##### PROVIDED INFORMATION

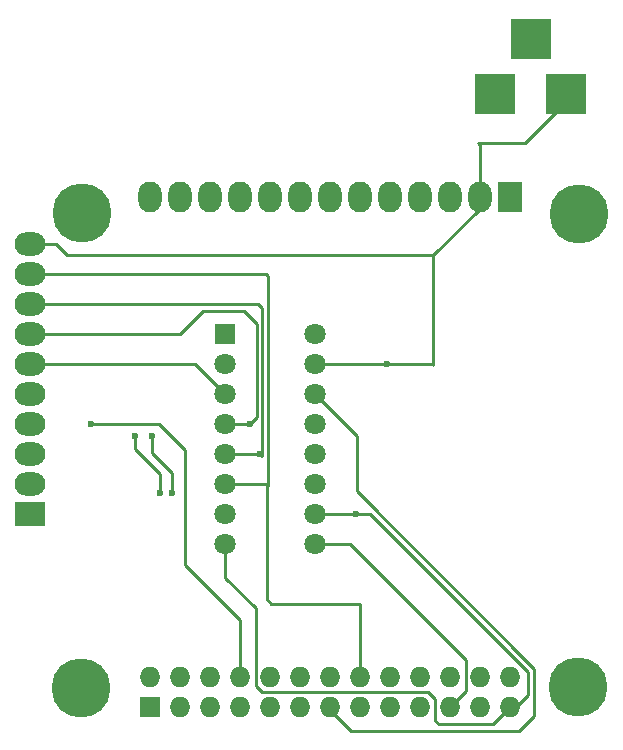
<source format=gbr>
G04 #@! TF.FileFunction,Copper,L2,Bot,Signal*
%FSLAX46Y46*%
G04 Gerber Fmt 4.6, Leading zero omitted, Abs format (unit mm)*
G04 Created by KiCad (PCBNEW 4.0.5-e0-6337~49~ubuntu16.04.1) date Sun Jan 15 23:05:11 2017*
%MOMM*%
%LPD*%
G01*
G04 APERTURE LIST*
%ADD10C,0.100000*%
%ADD11R,1.727200X1.727200*%
%ADD12O,1.727200X1.727200*%
%ADD13R,1.800000X1.800000*%
%ADD14C,1.800000*%
%ADD15R,2.600000X2.000000*%
%ADD16O,2.600000X2.000000*%
%ADD17C,5.000000*%
%ADD18R,3.500000X3.500000*%
%ADD19R,2.000000X2.600000*%
%ADD20O,2.000000X2.600000*%
%ADD21C,0.600000*%
%ADD22C,0.250000*%
G04 APERTURE END LIST*
D10*
D11*
X124447300Y-126822200D03*
D12*
X124447300Y-124282200D03*
X126987300Y-126822200D03*
X126987300Y-124282200D03*
X129527300Y-126822200D03*
X129527300Y-124282200D03*
X132067300Y-126822200D03*
X132067300Y-124282200D03*
X134607300Y-126822200D03*
X134607300Y-124282200D03*
X137147300Y-126822200D03*
X137147300Y-124282200D03*
X139687300Y-126822200D03*
X139687300Y-124282200D03*
X142227300Y-126822200D03*
X142227300Y-124282200D03*
X144767300Y-126822200D03*
X144767300Y-124282200D03*
X147307300Y-126822200D03*
X147307300Y-124282200D03*
X149847300Y-126822200D03*
X149847300Y-124282200D03*
X152387300Y-126822200D03*
X152387300Y-124282200D03*
X154927300Y-126822200D03*
X154927300Y-124282200D03*
D13*
X130810000Y-95250000D03*
D14*
X130810000Y-97790000D03*
X130810000Y-102870000D03*
X130810000Y-105410000D03*
X130810000Y-107950000D03*
X130810000Y-110490000D03*
X130810000Y-113030000D03*
X138430000Y-113030000D03*
X138430000Y-110490000D03*
X138430000Y-107950000D03*
X138430000Y-105410000D03*
X138430000Y-102870000D03*
X138430000Y-100330000D03*
X138430000Y-97790000D03*
X138430000Y-95250000D03*
X130810000Y-100330000D03*
D15*
X114300000Y-110490000D03*
D16*
X114300000Y-107950000D03*
X114300000Y-105410000D03*
X114300000Y-102870000D03*
X114300000Y-100330000D03*
X114300000Y-97790000D03*
X114300000Y-95250000D03*
X114300000Y-92710000D03*
X114300000Y-90170000D03*
X114300000Y-87630000D03*
D17*
X160756600Y-85039200D03*
X160693100Y-125107700D03*
X118630700Y-125171200D03*
X118643400Y-85026500D03*
D18*
X153670000Y-74930000D03*
X159670000Y-74930000D03*
X156670000Y-70230000D03*
D19*
X154927300Y-83654900D03*
D20*
X152387300Y-83654900D03*
X149847300Y-83654900D03*
X147307300Y-83654900D03*
X144767300Y-83654900D03*
X142227300Y-83654900D03*
X139687300Y-83654900D03*
X137147300Y-83654900D03*
X134607300Y-83654900D03*
X132067300Y-83654900D03*
X129527300Y-83654900D03*
X126987300Y-83654900D03*
X124447300Y-83654900D03*
D21*
X144490000Y-97790000D03*
X141890000Y-110470000D03*
X119440000Y-102820000D03*
X133780000Y-105410000D03*
X132940000Y-102820000D03*
X123190000Y-103870000D03*
X125290000Y-108670000D03*
X124590000Y-103870000D03*
X126290000Y-108670000D03*
D22*
X130810000Y-113030000D02*
X130810000Y-115890000D01*
X153479500Y-128270000D02*
X154927300Y-126822200D01*
X148890000Y-128270000D02*
X153479500Y-128270000D01*
X148590000Y-127970000D02*
X148890000Y-128270000D01*
X148590000Y-126170000D02*
X148590000Y-127970000D01*
X147990000Y-125570000D02*
X148590000Y-126170000D01*
X133890000Y-125570000D02*
X147990000Y-125570000D01*
X133390000Y-125070000D02*
X133890000Y-125570000D01*
X133390000Y-118470000D02*
X133390000Y-125070000D01*
X130810000Y-115890000D02*
X133390000Y-118470000D01*
X141890000Y-110470000D02*
X141890000Y-110490000D01*
X141890000Y-110490000D02*
X141890000Y-110470000D01*
X141890000Y-110470000D02*
X141890000Y-110490000D01*
X154927300Y-126822200D02*
X155437800Y-126822200D01*
X155437800Y-126822200D02*
X156440000Y-125820000D01*
X156440000Y-125820000D02*
X156440000Y-123820000D01*
X156440000Y-123820000D02*
X143110000Y-110490000D01*
X143110000Y-110490000D02*
X141890000Y-110490000D01*
X141890000Y-110490000D02*
X138430000Y-110490000D01*
X114300000Y-87630000D02*
X116500000Y-87630000D01*
X117440000Y-88570000D02*
X148440000Y-88570000D01*
X116500000Y-87630000D02*
X117440000Y-88570000D01*
X152387300Y-83654900D02*
X152387300Y-84622700D01*
X152387300Y-84622700D02*
X148440000Y-88570000D01*
X148410000Y-97790000D02*
X144490000Y-97790000D01*
X148440000Y-88570000D02*
X148440000Y-97820000D01*
X148440000Y-97820000D02*
X148410000Y-97790000D01*
X144490000Y-97790000D02*
X138430000Y-97790000D01*
X159670000Y-74930000D02*
X159670000Y-75590000D01*
X159670000Y-75590000D02*
X156190000Y-79070000D01*
X152387300Y-79267300D02*
X152387300Y-83654900D01*
X152190000Y-79070000D02*
X152387300Y-79267300D01*
X156190000Y-79070000D02*
X152190000Y-79070000D01*
X132067300Y-124282200D02*
X132067300Y-119447300D01*
X125190000Y-102820000D02*
X119440000Y-102820000D01*
X127440000Y-105070000D02*
X125190000Y-102820000D01*
X127440000Y-114820000D02*
X127440000Y-105070000D01*
X132067300Y-119447300D02*
X127440000Y-114820000D01*
X139687300Y-126822200D02*
X139687300Y-127067300D01*
X139687300Y-127067300D02*
X141440000Y-128820000D01*
X141440000Y-128820000D02*
X155690000Y-128820000D01*
X155690000Y-128820000D02*
X156940000Y-127570000D01*
X156940000Y-127570000D02*
X156940000Y-123570000D01*
X156940000Y-123570000D02*
X141940000Y-108570000D01*
X141940000Y-108570000D02*
X141940000Y-103840000D01*
X141940000Y-103840000D02*
X138430000Y-100330000D01*
X134320000Y-107950000D02*
X134320000Y-117700000D01*
X142227300Y-118107300D02*
X142227300Y-124282200D01*
X142190000Y-118070000D02*
X142227300Y-118107300D01*
X134690000Y-118070000D02*
X142190000Y-118070000D01*
X134320000Y-117700000D02*
X134690000Y-118070000D01*
X114300000Y-90170000D02*
X134290000Y-90170000D01*
X134320000Y-107950000D02*
X130810000Y-107950000D01*
X134440000Y-108070000D02*
X134320000Y-107950000D01*
X134440000Y-90320000D02*
X134440000Y-108070000D01*
X134290000Y-90170000D02*
X134440000Y-90320000D01*
X133940000Y-105570000D02*
X133780000Y-105410000D01*
X114300000Y-92710000D02*
X133580000Y-92710000D01*
X133780000Y-105410000D02*
X130810000Y-105410000D01*
X133940000Y-93070000D02*
X133940000Y-105570000D01*
X133580000Y-92710000D02*
X133940000Y-93070000D01*
X132940000Y-102820000D02*
X132890000Y-102870000D01*
X114300000Y-95250000D02*
X127010000Y-95250000D01*
X132890000Y-102870000D02*
X130810000Y-102870000D01*
X133489998Y-102270002D02*
X132890000Y-102870000D01*
X133489998Y-94369998D02*
X133489998Y-102270002D01*
X132440000Y-93320000D02*
X133489998Y-94369998D01*
X128940000Y-93320000D02*
X132440000Y-93320000D01*
X127010000Y-95250000D02*
X128940000Y-93320000D01*
X114300000Y-97790000D02*
X128270000Y-97790000D01*
X128270000Y-97790000D02*
X130810000Y-100330000D01*
X138430000Y-113030000D02*
X141400000Y-113030000D01*
X151190000Y-125479500D02*
X149847300Y-126822200D01*
X151190000Y-122820000D02*
X151190000Y-125479500D01*
X141400000Y-113030000D02*
X151190000Y-122820000D01*
X125290000Y-107070000D02*
X123190000Y-104970000D01*
X123190000Y-104970000D02*
X123190000Y-103870000D01*
X125290000Y-108670000D02*
X125290000Y-107070000D01*
X126290000Y-106970000D02*
X124590000Y-105270000D01*
X124590000Y-105270000D02*
X124590000Y-103870000D01*
X126290000Y-108670000D02*
X126290000Y-106970000D01*
M02*

</source>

##########

§ PROBLEM TO SOLVE: With the line that has "X130810000Y-107950000D01*" as the first and the line that has "X133489998Y-94369998D02*" as the last, repeat exactly that run of lines above and no more.

§ RESPONSE BOX:
X130810000Y-107950000D01*
X134440000Y-108070000D02*
X134320000Y-107950000D01*
X134440000Y-90320000D02*
X134440000Y-108070000D01*
X134290000Y-90170000D02*
X134440000Y-90320000D01*
X133940000Y-105570000D02*
X133780000Y-105410000D01*
X114300000Y-92710000D02*
X133580000Y-92710000D01*
X133780000Y-105410000D02*
X130810000Y-105410000D01*
X133940000Y-93070000D02*
X133940000Y-105570000D01*
X133580000Y-92710000D02*
X133940000Y-93070000D01*
X132940000Y-102820000D02*
X132890000Y-102870000D01*
X114300000Y-95250000D02*
X127010000Y-95250000D01*
X132890000Y-102870000D02*
X130810000Y-102870000D01*
X133489998Y-102270002D02*
X132890000Y-102870000D01*
X133489998Y-94369998D02*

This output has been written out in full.